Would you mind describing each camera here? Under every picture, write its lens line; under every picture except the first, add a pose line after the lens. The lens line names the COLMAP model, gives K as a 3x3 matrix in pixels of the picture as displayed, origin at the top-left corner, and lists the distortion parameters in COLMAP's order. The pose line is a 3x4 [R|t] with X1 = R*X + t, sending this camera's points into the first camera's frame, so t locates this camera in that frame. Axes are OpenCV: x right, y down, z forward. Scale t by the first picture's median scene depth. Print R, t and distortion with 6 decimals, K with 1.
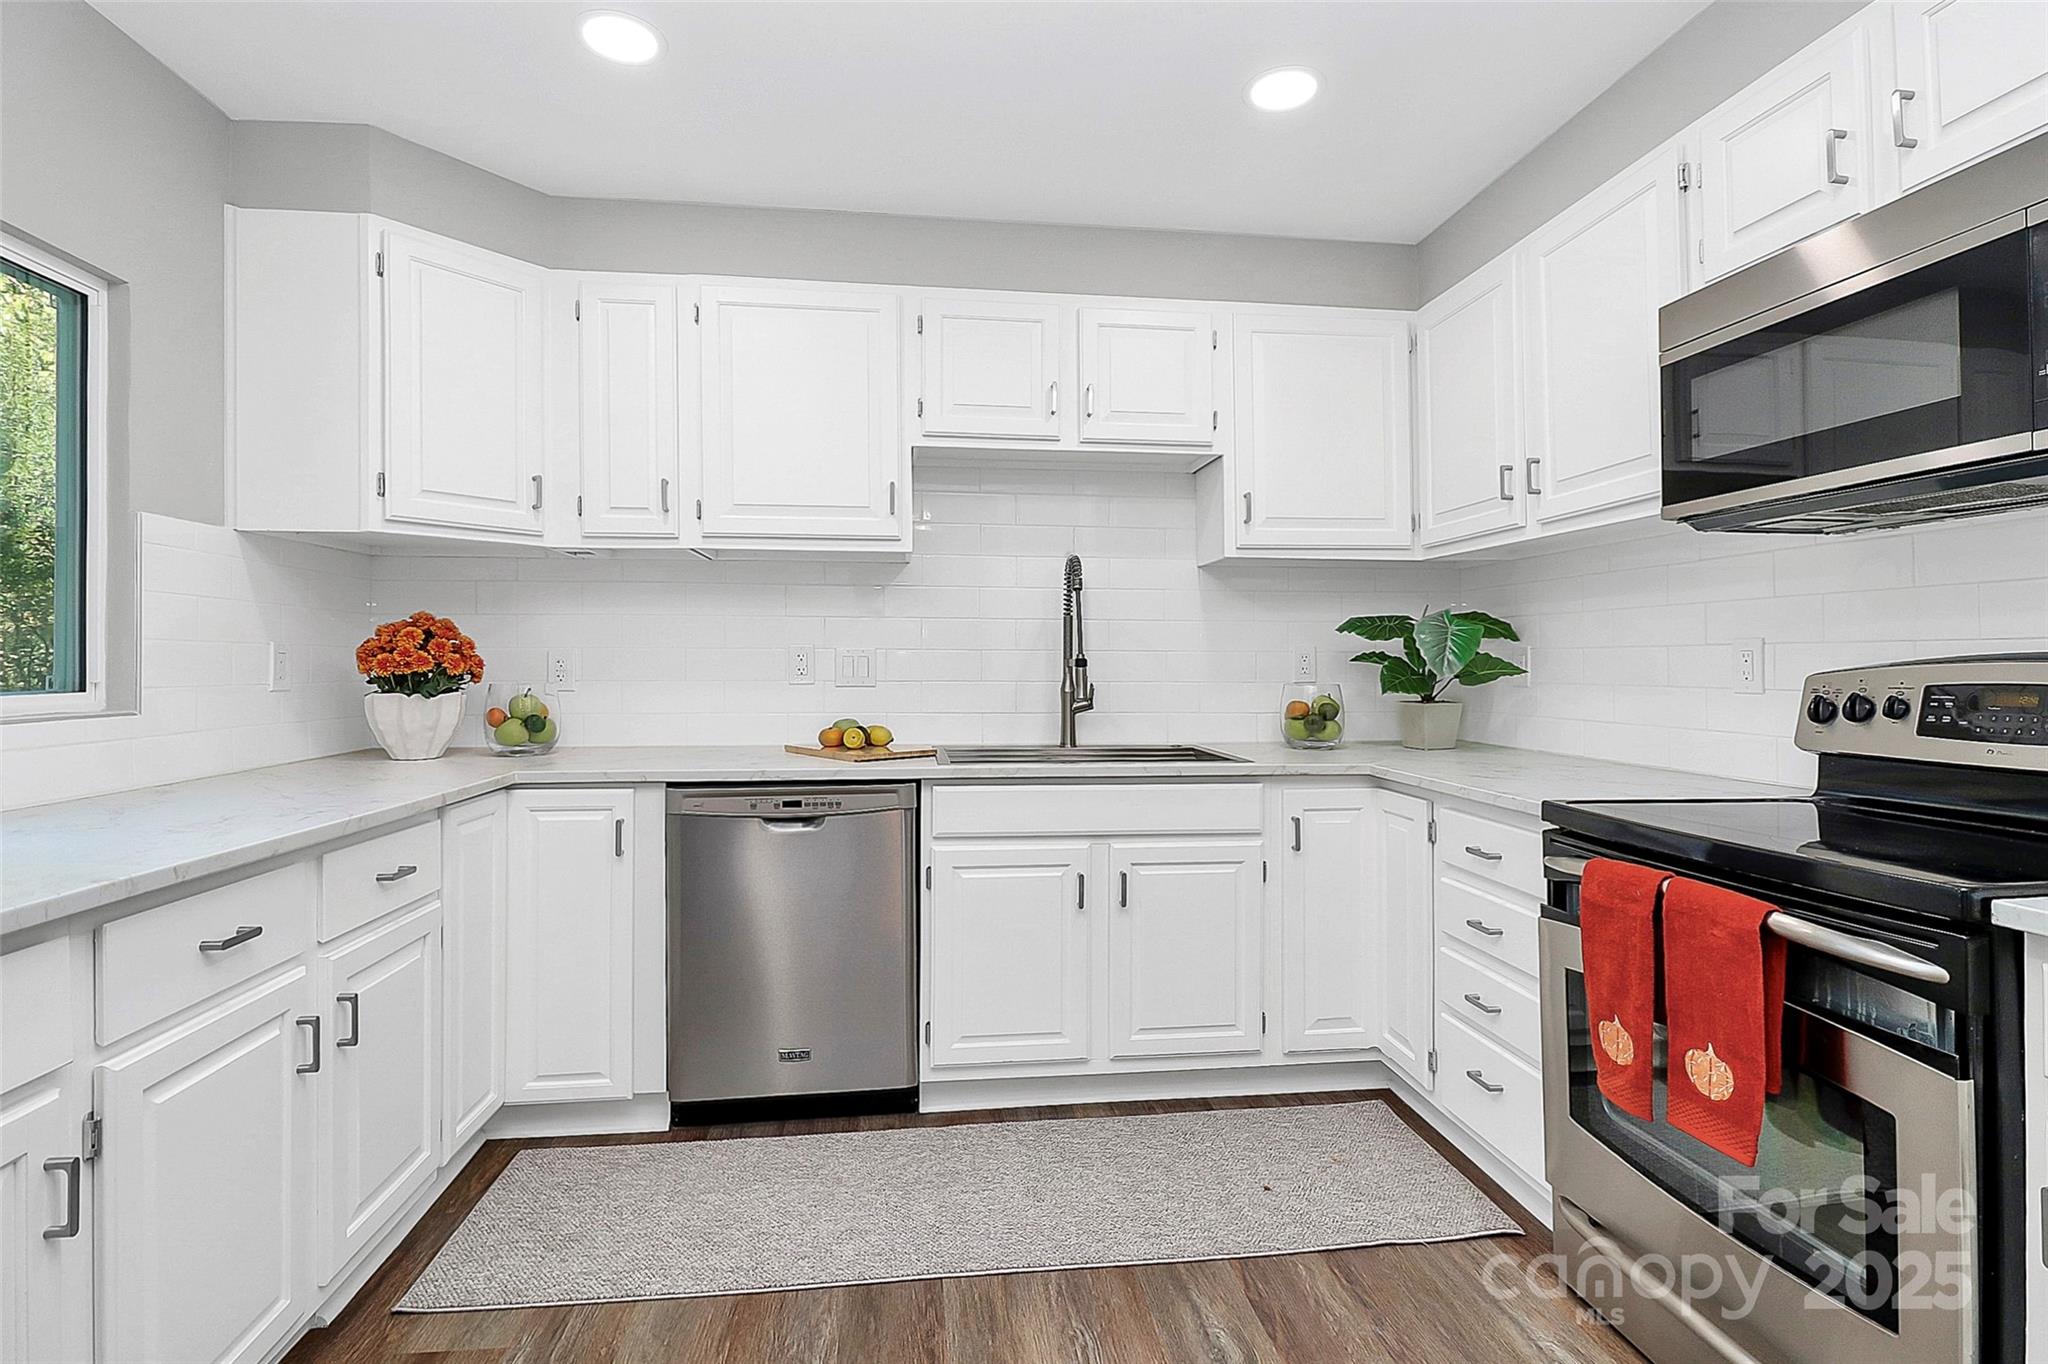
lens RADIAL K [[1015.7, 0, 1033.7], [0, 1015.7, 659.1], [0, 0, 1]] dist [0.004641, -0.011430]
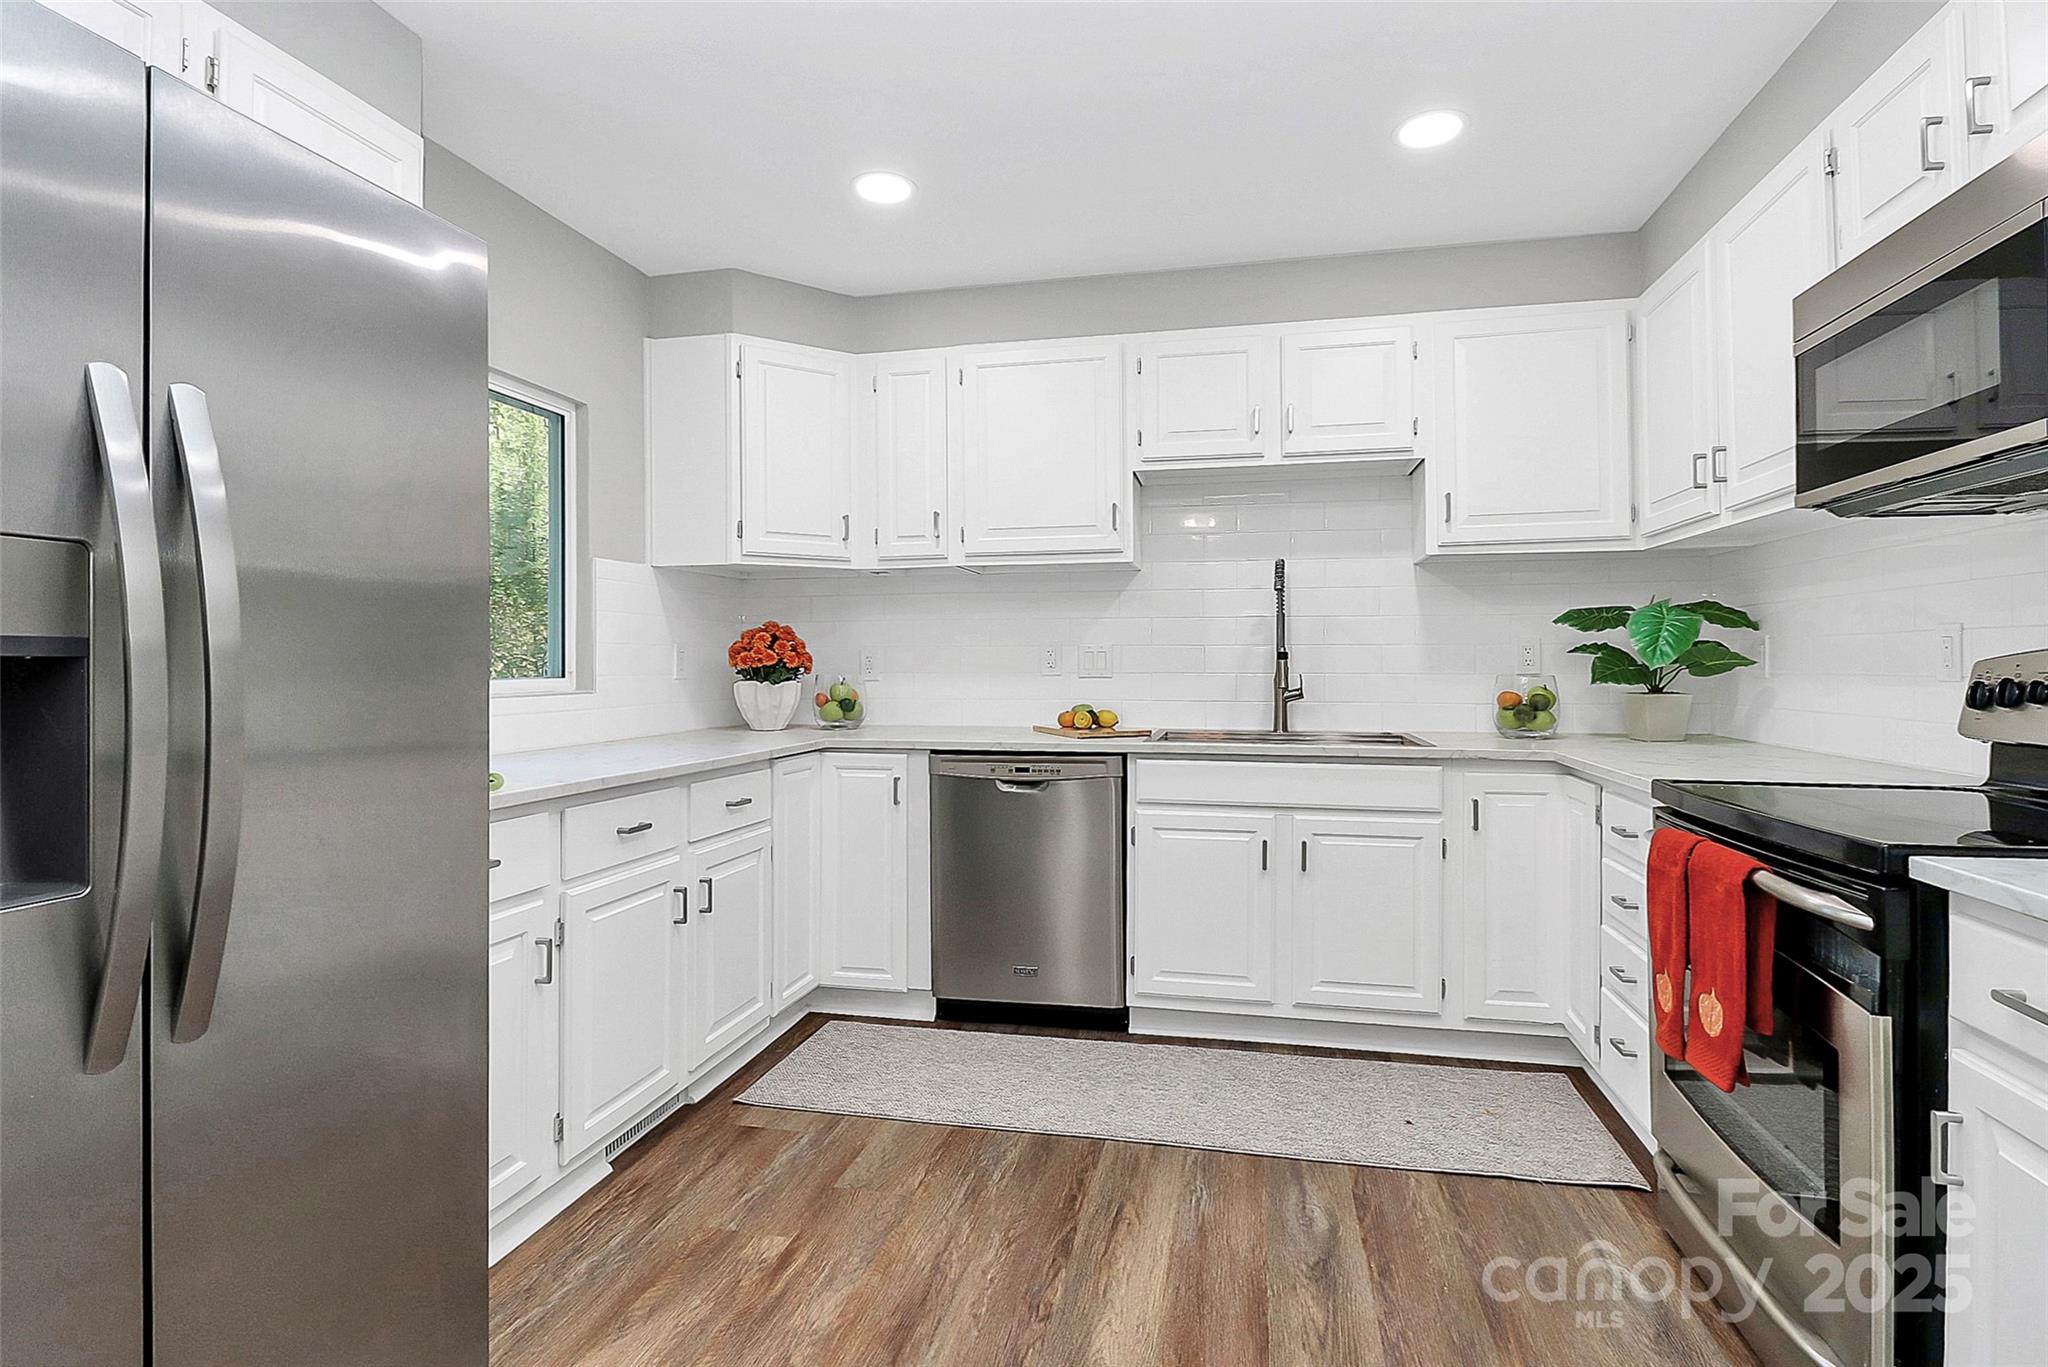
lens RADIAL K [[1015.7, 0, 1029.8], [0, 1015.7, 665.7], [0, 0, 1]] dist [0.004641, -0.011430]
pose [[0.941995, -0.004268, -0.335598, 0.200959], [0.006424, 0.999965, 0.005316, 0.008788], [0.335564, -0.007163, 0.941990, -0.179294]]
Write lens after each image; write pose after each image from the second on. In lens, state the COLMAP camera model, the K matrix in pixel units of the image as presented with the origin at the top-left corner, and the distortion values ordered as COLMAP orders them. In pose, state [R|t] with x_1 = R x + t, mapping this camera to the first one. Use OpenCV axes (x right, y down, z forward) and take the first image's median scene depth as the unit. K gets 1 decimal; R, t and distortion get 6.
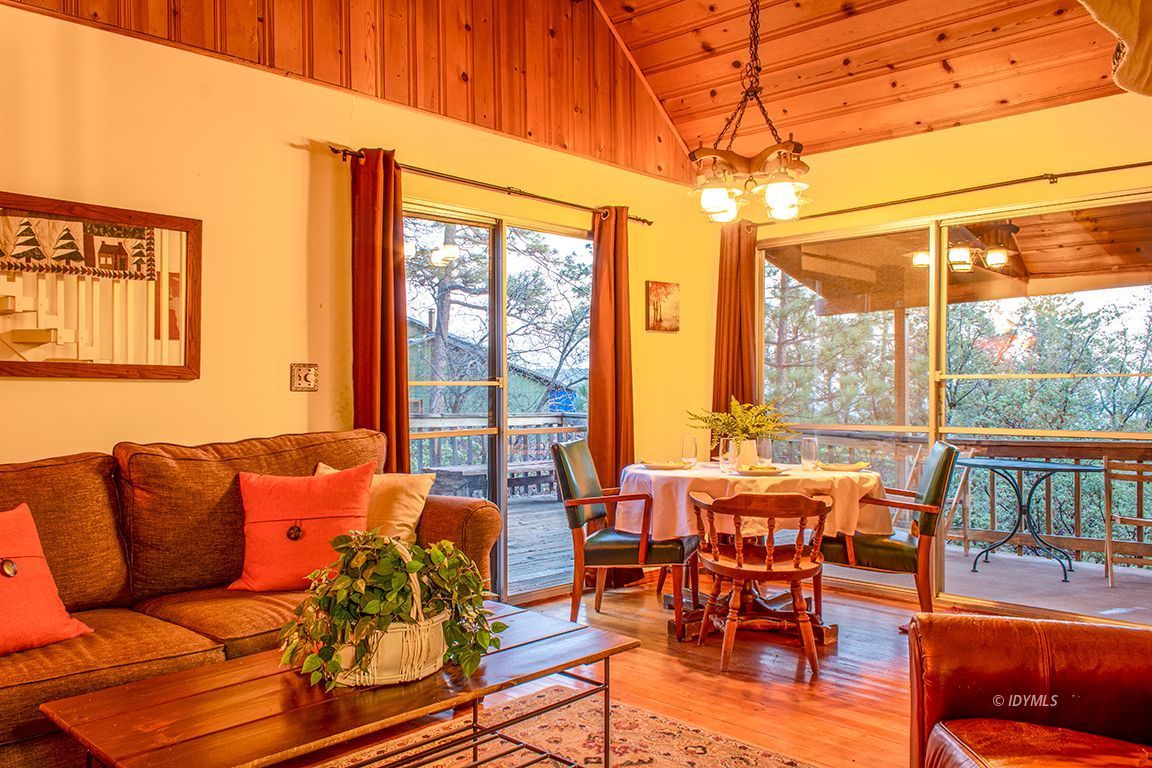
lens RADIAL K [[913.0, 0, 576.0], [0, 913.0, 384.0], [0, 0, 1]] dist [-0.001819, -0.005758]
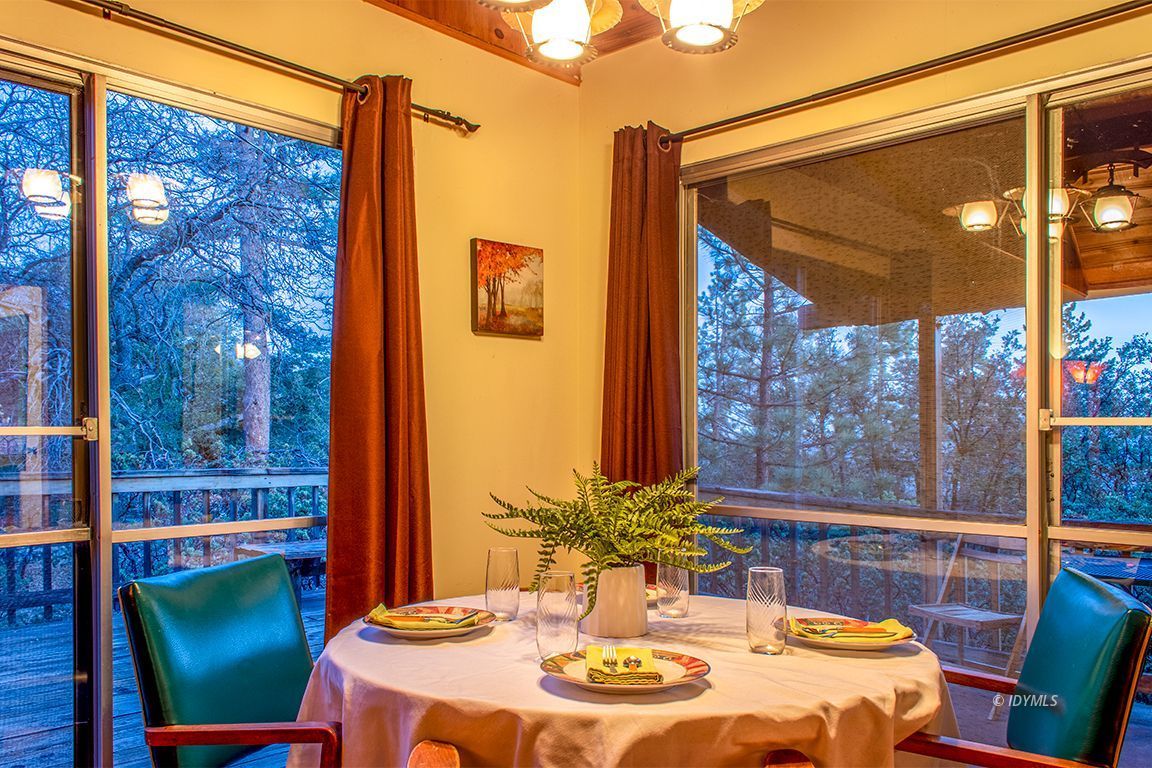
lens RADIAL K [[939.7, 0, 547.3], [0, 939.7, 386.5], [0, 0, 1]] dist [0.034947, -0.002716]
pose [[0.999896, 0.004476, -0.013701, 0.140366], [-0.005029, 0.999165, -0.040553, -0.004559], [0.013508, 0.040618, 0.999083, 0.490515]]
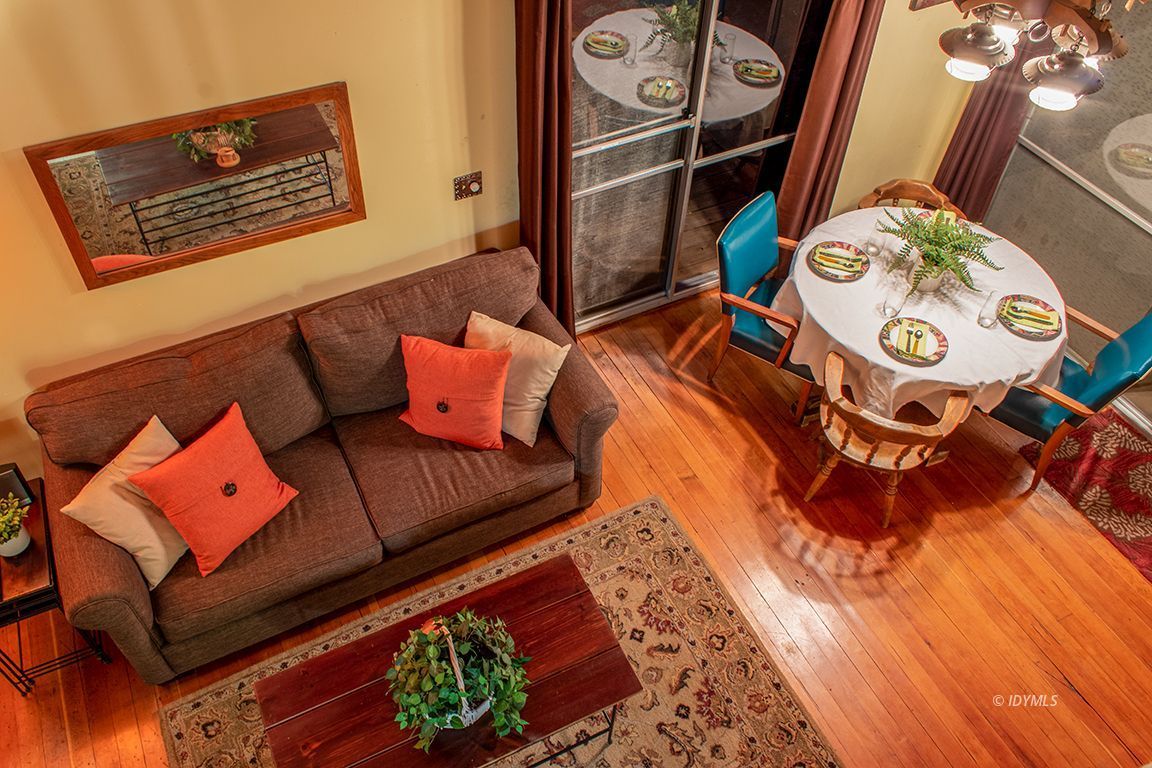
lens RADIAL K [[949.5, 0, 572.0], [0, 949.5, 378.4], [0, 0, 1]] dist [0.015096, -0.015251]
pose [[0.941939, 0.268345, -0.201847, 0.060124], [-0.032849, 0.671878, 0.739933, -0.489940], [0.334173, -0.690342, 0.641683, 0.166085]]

⁂

WORK TASK –
Copy all of the data above word for word, leaving out the pictures.

SOLVED EXERCISE –
Would you mind describing each camera here? Under every picture, write its lens line; under every picture except the first, add a pose line after the lens. The lens line names the COLMAP model, gives K as a 3x3 matrix in pixels of the picture as displayed, origin at the top-left corner, and lists the distortion parameters in COLMAP's order. The pose line is a 3x4 [R|t] with X1 = R*X + t, sending this camera's points into the first camera's frame, so t locates this camera in that frame. Axes are OpenCV: x right, y down, z forward. Scale t by the first picture's median scene depth. Print R, t and distortion with 6 decimals, K with 1.
lens RADIAL K [[1015.7, 0, 1033.7], [0, 1015.7, 659.1], [0, 0, 1]] dist [0.004641, -0.011430]
lens RADIAL K [[1015.7, 0, 1029.8], [0, 1015.7, 665.7], [0, 0, 1]] dist [0.004641, -0.011430]
pose [[0.941995, -0.004268, -0.335598, 0.200959], [0.006424, 0.999965, 0.005316, 0.008788], [0.335564, -0.007163, 0.941990, -0.179294]]
Write lens after each image; write pose after each image from the second on. In lens, state the COLMAP camera model, the K matrix in pixel units of the image as presented with the origin at the top-left corner, and the distortion values ordered as COLMAP orders them. In pose, state [R|t] with x_1 = R x + t, mapping this camera to the first one. Use OpenCV axes (x right, y down, z forward) and take the first image's median scene depth as the unit. K gets 1 decimal; R, t and distortion get 6.
lens RADIAL K [[913.0, 0, 576.0], [0, 913.0, 384.0], [0, 0, 1]] dist [-0.001819, -0.005758]
lens RADIAL K [[939.7, 0, 547.3], [0, 939.7, 386.5], [0, 0, 1]] dist [0.034947, -0.002716]
pose [[0.999896, 0.004476, -0.013701, 0.140366], [-0.005029, 0.999165, -0.040553, -0.004559], [0.013508, 0.040618, 0.999083, 0.490515]]
lens RADIAL K [[949.5, 0, 572.0], [0, 949.5, 378.4], [0, 0, 1]] dist [0.015096, -0.015251]
pose [[0.941939, 0.268345, -0.201847, 0.060124], [-0.032849, 0.671878, 0.739933, -0.489940], [0.334173, -0.690342, 0.641683, 0.166085]]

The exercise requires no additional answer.